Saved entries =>
*** Block opens ***
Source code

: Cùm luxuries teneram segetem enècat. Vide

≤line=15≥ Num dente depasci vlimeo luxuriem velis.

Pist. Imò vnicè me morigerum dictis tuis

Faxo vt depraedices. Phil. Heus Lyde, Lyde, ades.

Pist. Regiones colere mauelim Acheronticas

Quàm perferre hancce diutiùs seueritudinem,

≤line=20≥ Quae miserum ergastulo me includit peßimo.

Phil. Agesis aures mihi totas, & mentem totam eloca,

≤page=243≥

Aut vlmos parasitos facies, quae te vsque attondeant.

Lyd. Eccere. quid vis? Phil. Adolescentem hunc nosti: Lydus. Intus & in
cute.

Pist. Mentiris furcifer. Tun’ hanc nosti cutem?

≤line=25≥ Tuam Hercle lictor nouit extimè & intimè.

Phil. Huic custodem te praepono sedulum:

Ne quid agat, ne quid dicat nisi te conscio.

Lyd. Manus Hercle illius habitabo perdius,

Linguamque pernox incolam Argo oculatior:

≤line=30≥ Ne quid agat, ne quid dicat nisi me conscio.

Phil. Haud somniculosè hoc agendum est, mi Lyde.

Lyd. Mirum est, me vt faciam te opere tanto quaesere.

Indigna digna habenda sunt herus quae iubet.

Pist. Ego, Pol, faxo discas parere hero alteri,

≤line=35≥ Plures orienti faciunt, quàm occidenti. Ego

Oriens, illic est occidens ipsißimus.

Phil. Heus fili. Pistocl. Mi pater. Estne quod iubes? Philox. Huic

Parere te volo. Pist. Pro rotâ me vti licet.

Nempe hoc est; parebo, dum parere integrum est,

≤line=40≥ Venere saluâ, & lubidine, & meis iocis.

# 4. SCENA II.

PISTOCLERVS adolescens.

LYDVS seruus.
*** Block closes ***
*** Block opens ***
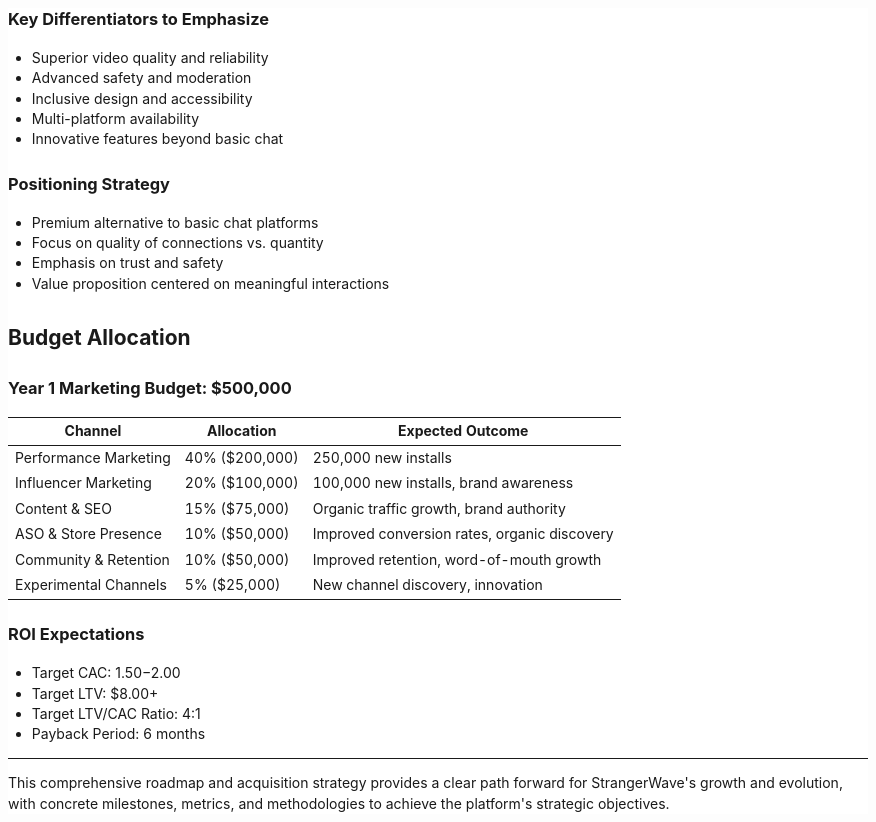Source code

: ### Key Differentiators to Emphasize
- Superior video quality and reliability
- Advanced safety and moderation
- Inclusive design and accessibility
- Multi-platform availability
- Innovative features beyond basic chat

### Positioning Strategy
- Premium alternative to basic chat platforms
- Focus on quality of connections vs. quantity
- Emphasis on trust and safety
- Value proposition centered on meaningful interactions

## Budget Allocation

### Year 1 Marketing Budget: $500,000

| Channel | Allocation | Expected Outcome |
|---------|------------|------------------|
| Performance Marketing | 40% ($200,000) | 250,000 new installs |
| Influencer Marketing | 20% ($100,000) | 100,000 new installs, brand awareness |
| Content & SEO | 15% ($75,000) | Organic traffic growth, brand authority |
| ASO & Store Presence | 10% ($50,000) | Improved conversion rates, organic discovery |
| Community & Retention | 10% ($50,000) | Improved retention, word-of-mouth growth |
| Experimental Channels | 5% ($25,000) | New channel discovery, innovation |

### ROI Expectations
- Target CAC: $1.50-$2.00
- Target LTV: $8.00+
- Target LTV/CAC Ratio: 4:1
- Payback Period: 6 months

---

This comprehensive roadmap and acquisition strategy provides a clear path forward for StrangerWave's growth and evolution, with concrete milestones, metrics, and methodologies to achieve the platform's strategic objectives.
*** Block closes ***
EXERCISE OBJECTIVE =>
Locate each line of the data that contains the word "safety" and copy those lines out in full.

ANSWER TO THIS PROBLEM =>
- Advanced safety and moderation
- Emphasis on trust and safety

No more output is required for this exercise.